Its current definition has evolved to cover a number of subject areas in computer graphics, computer vision, and applied optics. These areas are given below, organized according to a taxonomy proposed by Shree K. Nayar. Within each area is a list of techniques, and for each technique one or two representative papers or books are cited. Deliberately omitted from the taxonomy are image processing (see also digital image processing) techniques applied to traditionally captured images in order to produce better images. Examples of such techniques are image scaling, dynamic range compression (i.e. tone mapping), color management, image completion (a.k.a. inpainting or hole filling), image compression, digital watermarking, and artistic image effects. Also omitted are techniques that produce range data, volume data, 3D models, 4D light fields, 4D, 6D, or 8D BRDFs, or other high-dimensional image-based representations. Epsilon Photography is a sub-field of computational photography.

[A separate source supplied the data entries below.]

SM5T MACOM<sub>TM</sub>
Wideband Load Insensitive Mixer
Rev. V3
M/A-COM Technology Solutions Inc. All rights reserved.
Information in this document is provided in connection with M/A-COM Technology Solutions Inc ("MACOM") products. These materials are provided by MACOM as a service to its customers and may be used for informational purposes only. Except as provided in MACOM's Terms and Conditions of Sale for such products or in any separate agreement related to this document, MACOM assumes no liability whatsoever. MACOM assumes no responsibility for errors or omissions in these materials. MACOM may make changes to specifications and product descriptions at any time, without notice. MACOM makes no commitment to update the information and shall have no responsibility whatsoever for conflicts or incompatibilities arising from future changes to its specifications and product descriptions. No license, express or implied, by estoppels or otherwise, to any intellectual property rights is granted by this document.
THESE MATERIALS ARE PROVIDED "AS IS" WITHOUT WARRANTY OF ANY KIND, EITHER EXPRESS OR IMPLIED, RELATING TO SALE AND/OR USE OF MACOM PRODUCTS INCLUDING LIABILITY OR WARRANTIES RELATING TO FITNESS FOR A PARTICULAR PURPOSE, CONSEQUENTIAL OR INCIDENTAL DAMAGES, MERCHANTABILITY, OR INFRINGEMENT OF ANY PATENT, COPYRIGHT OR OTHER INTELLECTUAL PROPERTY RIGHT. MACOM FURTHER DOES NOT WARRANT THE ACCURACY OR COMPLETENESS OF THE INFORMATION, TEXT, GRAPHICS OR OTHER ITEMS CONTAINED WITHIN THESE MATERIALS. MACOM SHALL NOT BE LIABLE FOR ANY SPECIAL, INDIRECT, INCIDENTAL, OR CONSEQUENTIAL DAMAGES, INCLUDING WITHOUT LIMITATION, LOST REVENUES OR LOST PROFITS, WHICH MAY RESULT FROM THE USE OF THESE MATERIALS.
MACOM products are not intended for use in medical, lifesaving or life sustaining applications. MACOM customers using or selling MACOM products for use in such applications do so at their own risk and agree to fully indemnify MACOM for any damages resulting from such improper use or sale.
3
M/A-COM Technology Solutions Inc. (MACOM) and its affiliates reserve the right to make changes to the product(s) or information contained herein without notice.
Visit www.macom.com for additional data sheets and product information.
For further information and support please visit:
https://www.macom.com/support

Computational illumination[edit]

This is controlling photographic illumination in a structured fashion, then processing the captured images, to create new images. The applications include image-based relighting, image enhancement, image deblurring, geometry/material recovery and so forth.

Computational optics[edit]

This is capture of optically coded images, followed by computational decoding to produce new images. Coded aperture imaging was mainly applied in astronomy or X-ray imaging to boost the image quality. Instead of a single pin-hole, a pinhole pattern is applied in imaging, and deconvolution is performed to recover the image. In coded exposure imaging, the on/off state of the shutter is coded to modify the kernel of motion blur.[3] In this way motion deblurring becomes a well-conditioned problem. Similarly, in a lens based coded aperture, the aperture can be modified by inserting a broadband mask.[4] Thus, out of focus deblurring becomes a well-conditioned problem. The coded aperture can also improve the quality in light field acquisition using Hadamard transform optics.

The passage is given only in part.